Given records Start Marker

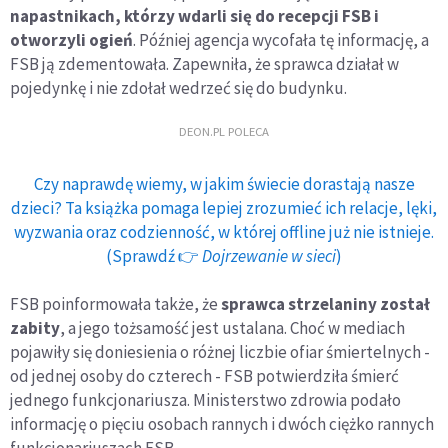
napastnikach, którzy wdarli się do recepcji FSB i
otworzyli ogień
. Później agencja wycofała tę informację, a
FSB ją zdementowała. Zapewniła, że sprawca działał w
pojedynkę i nie zdołał wedrzeć się do budynku.
DEON.PL POLECA
Czy naprawdę wiemy, w jakim świecie dorastają nasze
dzieci? Ta książka pomaga lepiej zrozumieć ich relacje, lęki,
wyzwania oraz codzienność, w której offline już nie istnieje.
(Sprawdź 👉
Dojrzewanie w sieci
)
FSB poinformowała także, że
sprawca strzelaniny został
zabity
, a jego tożsamość jest ustalana. Choć w mediach
pojawiły się doniesienia o różnej liczbie ofiar śmiertelnych -
od jednej osoby do czterech - FSB potwierdziła śmierć
jednego funkcjonariusza. Ministerstwo zdrowia podało
informację o pięciu osobach rannych i dwóch ciężko rannych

Given records End Marker

Print all the lines above verbatim, omitting the pictures.

* Exercise result:
napastnikach, którzy wdarli się do recepcji FSB i
otworzyli ogień
. Później agencja wycofała tę informację, a
FSB ją zdementowała. Zapewniła, że sprawca działał w
pojedynkę i nie zdołał wedrzeć się do budynku.
DEON.PL POLECA
Czy naprawdę wiemy, w jakim świecie dorastają nasze
dzieci? Ta książka pomaga lepiej zrozumieć ich relacje, lęki,
wyzwania oraz codzienność, w której offline już nie istnieje.
(Sprawdź 👉
Dojrzewanie w sieci
)
FSB poinformowała także, że
sprawca strzelaniny został
zabity
, a jego tożsamość jest ustalana. Choć w mediach
pojawiły się doniesienia o różnej liczbie ofiar śmiertelnych -
od jednej osoby do czterech - FSB potwierdziła śmierć
jednego funkcjonariusza. Ministerstwo zdrowia podało
informację o pięciu osobach rannych i dwóch ciężko rannych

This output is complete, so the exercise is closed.